● **WORK ITEM**:
Copy these lines, substituting "Read more" for every occurrence of "Learn more" and leaving everything else unchanged. Omit the pictures from your copy.

● **DATA**:
-- Opening Marker --
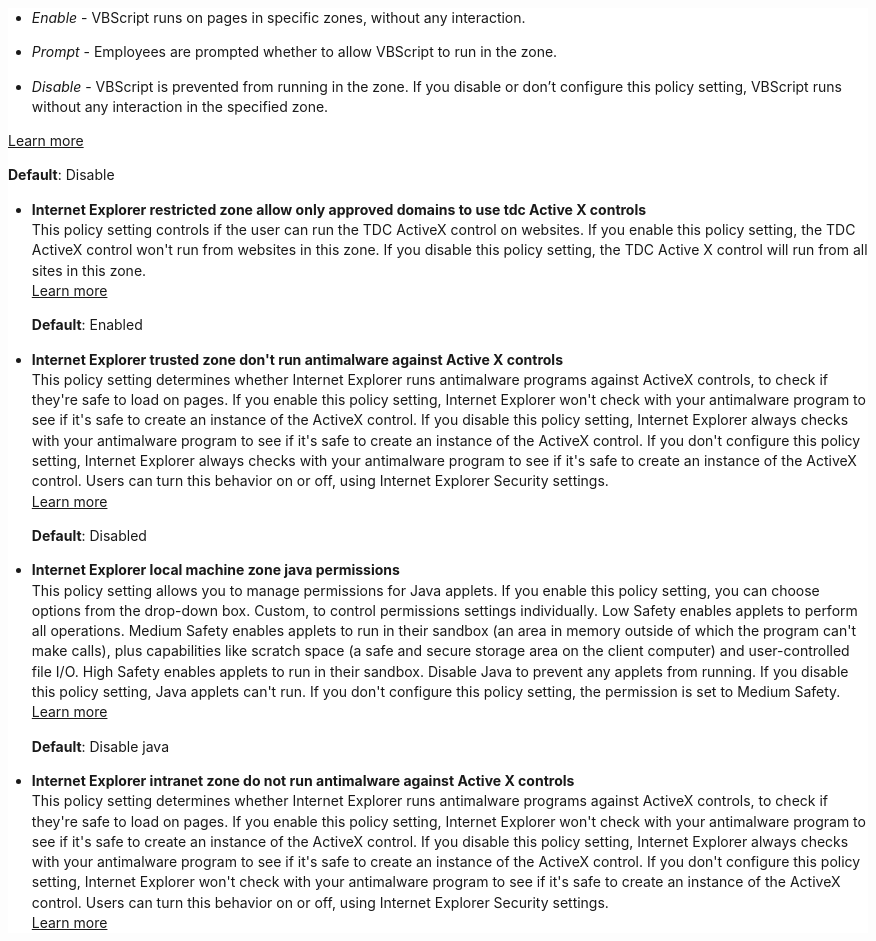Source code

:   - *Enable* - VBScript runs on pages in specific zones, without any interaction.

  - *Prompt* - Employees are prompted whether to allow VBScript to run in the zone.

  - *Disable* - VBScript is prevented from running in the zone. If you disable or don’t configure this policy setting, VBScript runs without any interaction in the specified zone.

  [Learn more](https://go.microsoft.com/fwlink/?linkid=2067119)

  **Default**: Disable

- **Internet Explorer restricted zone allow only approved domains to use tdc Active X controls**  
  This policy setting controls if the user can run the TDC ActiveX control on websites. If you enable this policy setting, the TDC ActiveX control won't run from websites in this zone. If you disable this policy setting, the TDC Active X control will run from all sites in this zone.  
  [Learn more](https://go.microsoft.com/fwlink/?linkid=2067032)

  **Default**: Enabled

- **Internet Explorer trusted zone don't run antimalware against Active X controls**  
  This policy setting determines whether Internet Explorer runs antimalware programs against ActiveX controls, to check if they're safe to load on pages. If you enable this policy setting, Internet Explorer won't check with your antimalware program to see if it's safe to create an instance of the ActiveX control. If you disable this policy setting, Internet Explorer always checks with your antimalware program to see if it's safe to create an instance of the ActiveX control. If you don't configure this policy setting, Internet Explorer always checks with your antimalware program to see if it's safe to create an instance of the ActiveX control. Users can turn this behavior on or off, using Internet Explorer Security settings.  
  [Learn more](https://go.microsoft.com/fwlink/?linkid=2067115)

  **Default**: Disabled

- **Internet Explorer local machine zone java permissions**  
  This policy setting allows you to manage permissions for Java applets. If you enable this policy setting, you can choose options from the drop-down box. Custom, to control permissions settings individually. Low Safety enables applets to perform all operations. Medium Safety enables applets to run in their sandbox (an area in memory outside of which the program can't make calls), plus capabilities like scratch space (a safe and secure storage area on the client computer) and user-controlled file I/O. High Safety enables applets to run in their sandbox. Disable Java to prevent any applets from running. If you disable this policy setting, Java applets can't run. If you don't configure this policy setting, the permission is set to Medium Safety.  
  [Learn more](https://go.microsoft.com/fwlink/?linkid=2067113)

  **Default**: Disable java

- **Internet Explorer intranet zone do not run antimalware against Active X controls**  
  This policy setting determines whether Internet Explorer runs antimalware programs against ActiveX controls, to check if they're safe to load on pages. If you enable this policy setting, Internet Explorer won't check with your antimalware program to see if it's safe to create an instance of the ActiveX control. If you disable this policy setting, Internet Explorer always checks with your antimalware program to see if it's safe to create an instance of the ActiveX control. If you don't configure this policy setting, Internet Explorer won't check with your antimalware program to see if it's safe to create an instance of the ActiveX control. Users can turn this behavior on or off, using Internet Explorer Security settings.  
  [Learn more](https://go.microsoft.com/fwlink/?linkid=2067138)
-- Closing Marker --
● **RESPONSE BOX**:
Source code

:   - *Enable* - VBScript runs on pages in specific zones, without any interaction.

  - *Prompt* - Employees are prompted whether to allow VBScript to run in the zone.

  - *Disable* - VBScript is prevented from running in the zone. If you disable or don’t configure this policy setting, VBScript runs without any interaction in the specified zone.

  [Read more](https://go.microsoft.com/fwlink/?linkid=2067119)

  **Default**: Disable

- **Internet Explorer restricted zone allow only approved domains to use tdc Active X controls**  
  This policy setting controls if the user can run the TDC ActiveX control on websites. If you enable this policy setting, the TDC ActiveX control won't run from websites in this zone. If you disable this policy setting, the TDC Active X control will run from all sites in this zone.  
  [Read more](https://go.microsoft.com/fwlink/?linkid=2067032)

  **Default**: Enabled

- **Internet Explorer trusted zone don't run antimalware against Active X controls**  
  This policy setting determines whether Internet Explorer runs antimalware programs against ActiveX controls, to check if they're safe to load on pages. If you enable this policy setting, Internet Explorer won't check with your antimalware program to see if it's safe to create an instance of the ActiveX control. If you disable this policy setting, Internet Explorer always checks with your antimalware program to see if it's safe to create an instance of the ActiveX control. If you don't configure this policy setting, Internet Explorer always checks with your antimalware program to see if it's safe to create an instance of the ActiveX control. Users can turn this behavior on or off, using Internet Explorer Security settings.  
  [Read more](https://go.microsoft.com/fwlink/?linkid=2067115)

  **Default**: Disabled

- **Internet Explorer local machine zone java permissions**  
  This policy setting allows you to manage permissions for Java applets. If you enable this policy setting, you can choose options from the drop-down box. Custom, to control permissions settings individually. Low Safety enables applets to perform all operations. Medium Safety enables applets to run in their sandbox (an area in memory outside of which the program can't make calls), plus capabilities like scratch space (a safe and secure storage area on the client computer) and user-controlled file I/O. High Safety enables applets to run in their sandbox. Disable Java to prevent any applets from running. If you disable this policy setting, Java applets can't run. If you don't configure this policy setting, the permission is set to Medium Safety.  
  [Read more](https://go.microsoft.com/fwlink/?linkid=2067113)

  **Default**: Disable java

- **Internet Explorer intranet zone do not run antimalware against Active X controls**  
  This policy setting determines whether Internet Explorer runs antimalware programs against ActiveX controls, to check if they're safe to load on pages. If you enable this policy setting, Internet Explorer won't check with your antimalware program to see if it's safe to create an instance of the ActiveX control. If you disable this policy setting, Internet Explorer always checks with your antimalware program to see if it's safe to create an instance of the ActiveX control. If you don't configure this policy setting, Internet Explorer won't check with your antimalware program to see if it's safe to create an instance of the ActiveX control. Users can turn this behavior on or off, using Internet Explorer Security settings.  
  [Read more](https://go.microsoft.com/fwlink/?linkid=2067138)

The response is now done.